“If there is a decision I could take back it’s easily that decision,” Mangini said. “Never in a million years would I have wanted it to go this way. It’s disappointing whenever it comes up.”
Mangini, who was an assistant on the Patriots’ three Super Bowl-winning teams, says he has never believed any of the Patriots’ titles were tainted, and he’s surprised that anyone would suggest they are.
“It’s regret, it’s disappointment, it’s all of those things,” Mangini said of the way he views Spygate now. “Because I know what it took to win those Super Bowls and I have so much respect for the people that were involved there. I’m disappointed that this is what it’s translated into.”

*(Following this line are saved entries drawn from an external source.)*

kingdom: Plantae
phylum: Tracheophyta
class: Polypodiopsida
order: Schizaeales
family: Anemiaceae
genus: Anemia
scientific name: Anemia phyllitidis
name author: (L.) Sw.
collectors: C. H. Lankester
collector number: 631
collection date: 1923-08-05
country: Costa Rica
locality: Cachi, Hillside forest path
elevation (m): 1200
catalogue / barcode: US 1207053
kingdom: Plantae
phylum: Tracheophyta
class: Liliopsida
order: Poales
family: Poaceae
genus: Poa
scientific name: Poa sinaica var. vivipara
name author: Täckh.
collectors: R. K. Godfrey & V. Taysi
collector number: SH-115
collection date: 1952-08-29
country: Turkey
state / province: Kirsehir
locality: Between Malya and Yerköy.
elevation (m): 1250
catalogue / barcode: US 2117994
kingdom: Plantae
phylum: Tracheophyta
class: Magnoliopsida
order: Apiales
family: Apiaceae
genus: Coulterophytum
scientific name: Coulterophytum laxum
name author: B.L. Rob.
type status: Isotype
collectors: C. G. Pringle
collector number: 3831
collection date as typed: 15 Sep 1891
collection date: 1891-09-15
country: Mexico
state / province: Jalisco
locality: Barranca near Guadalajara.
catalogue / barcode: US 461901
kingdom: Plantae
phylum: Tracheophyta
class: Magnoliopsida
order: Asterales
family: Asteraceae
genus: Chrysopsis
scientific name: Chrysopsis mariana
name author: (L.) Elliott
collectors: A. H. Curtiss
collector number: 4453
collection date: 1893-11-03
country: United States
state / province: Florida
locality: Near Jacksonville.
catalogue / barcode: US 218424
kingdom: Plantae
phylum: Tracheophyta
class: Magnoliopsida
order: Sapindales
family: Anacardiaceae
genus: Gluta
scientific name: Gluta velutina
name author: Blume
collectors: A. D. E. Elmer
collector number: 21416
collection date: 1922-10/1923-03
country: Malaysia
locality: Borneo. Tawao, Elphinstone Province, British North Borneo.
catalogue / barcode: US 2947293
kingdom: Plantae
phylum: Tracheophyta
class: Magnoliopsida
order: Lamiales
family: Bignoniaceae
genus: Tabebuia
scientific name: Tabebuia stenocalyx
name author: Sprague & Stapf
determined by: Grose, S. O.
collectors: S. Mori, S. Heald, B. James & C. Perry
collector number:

One reason for Mangini’s disappointment may be that he’s now viewed in coaching circles as an assistant whom a head coach would have trouble trusting. If Mangini wants to get back on an NFL staff, he’d need that head coach to believe he’d be more loyal than he was to Belichick. But Mangini said today that he wasn’t trying to hurt Belichick. All he really wanted was to beat the Patriots that day and keep them from getting any kind of an advantage.
“Never in a million years did I expect it to play out like this,” Mangini said. “This is one of those situations where I didn’t want them to do the things they were doing. I didn’t think it was any kind of significant advantage, but I wasn’t going to give them the convenience of doing it in our stadium, and I wanted to shut it down. But there was no intent to get the league involved. There was no intent to have the landslide that it has become.”